Matter of Gelfarb v. Gelfarb

133 A.D.3d 598, 18 N.Y.S.3d 548
CourtAppellate Division of the Supreme Court of the State of New York
DecidedNovember 4, 2015
Docket2014-09171
StatusPublished
Cited by6 cases

This text of 133 A.D.3d 598 (Matter of Gelfarb v. Gelfarb) is published on Counsel Stack Legal Research, covering Appellate Division of the Supreme Court of the State of New York primary law. Counsel Stack provides free access to over 12 million legal documents including statutes, case law, regulations, and constitutions.

Bluebook
Matter of Gelfarb v. Gelfarb, 133 A.D.3d 598, 18 N.Y.S.3d 548 (N.Y. Ct. App. 2015).

Opinion

Appeal from an order of the Family Court, Queens County (Francine Seiden, Ct. Atty. Ref.), dated August 26, 2014. The order, after a hearing, granted the father’s petition for sole custody of the subject child and denied the mother’s petition to enforce the custody provision in the parties’ judgment of divorce.

Ordered that the order is affirmed, without costs or disbursements.

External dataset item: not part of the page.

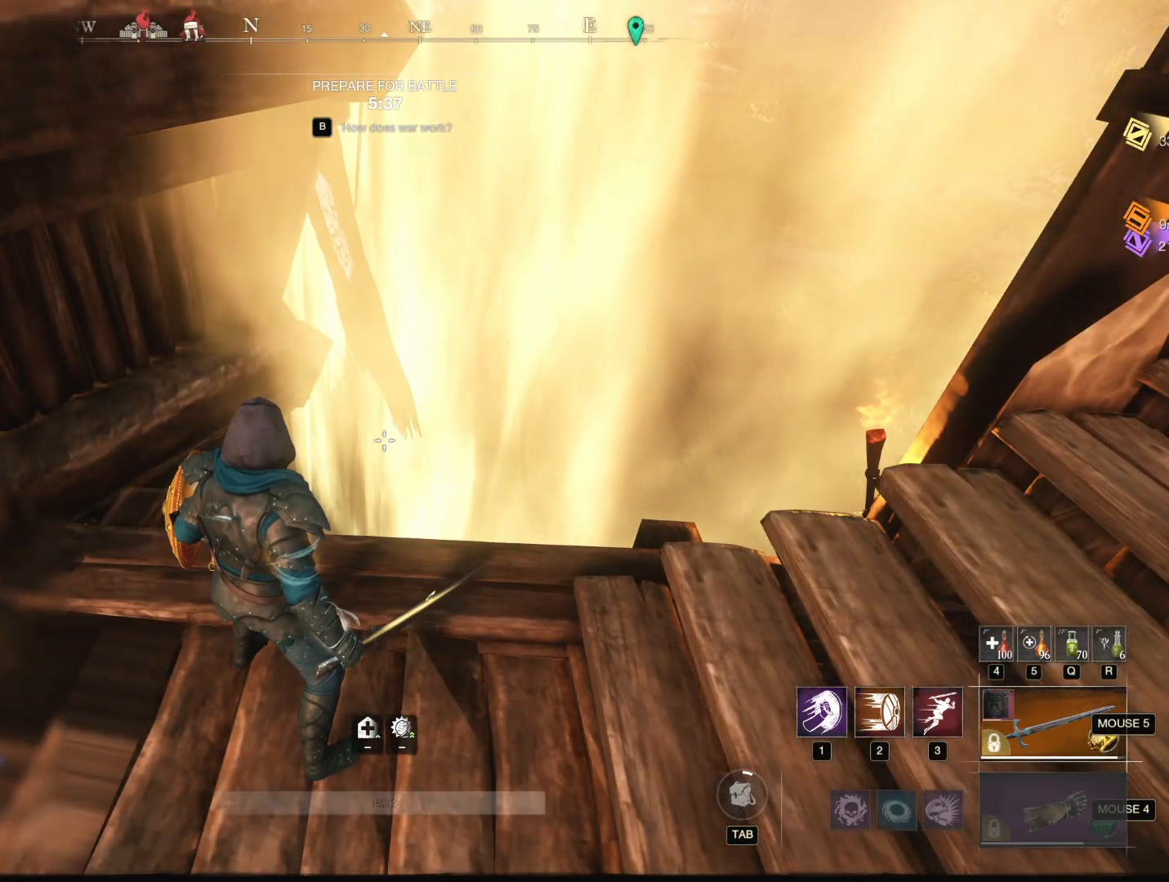
{"keys": [], "mouse": [], "events": []}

*599 To modify an existing custody or visitation order, there must be a showing that there has been a change in circumstances such that modification is required to protect the best interests of the child (see Matter of Preciado v Ireland, 125 AD3d 662 [2015]; Matter of Holmes v Holmes, 116 AD3d 955 [2014]). The best interests of the child must be determined by a review of the totality of the circumstances (see Eschbach v Eschbach, 56 NY2d 167, 171-172 [1982]). “Since weighing the factors relevant to any custody [or visitation] determination requires an evaluation of the credibility and sincerity of the parties involved, the hearing court’s findings are accorded deference, and will not be disturbed unless they lack a sound and substantial basis in the record” (Matter of Jackson v Coleman, 94 AD3d 762, 763 [2012]; see Matter of Preciado v Ireland, 125 AD3d 662 [2015]).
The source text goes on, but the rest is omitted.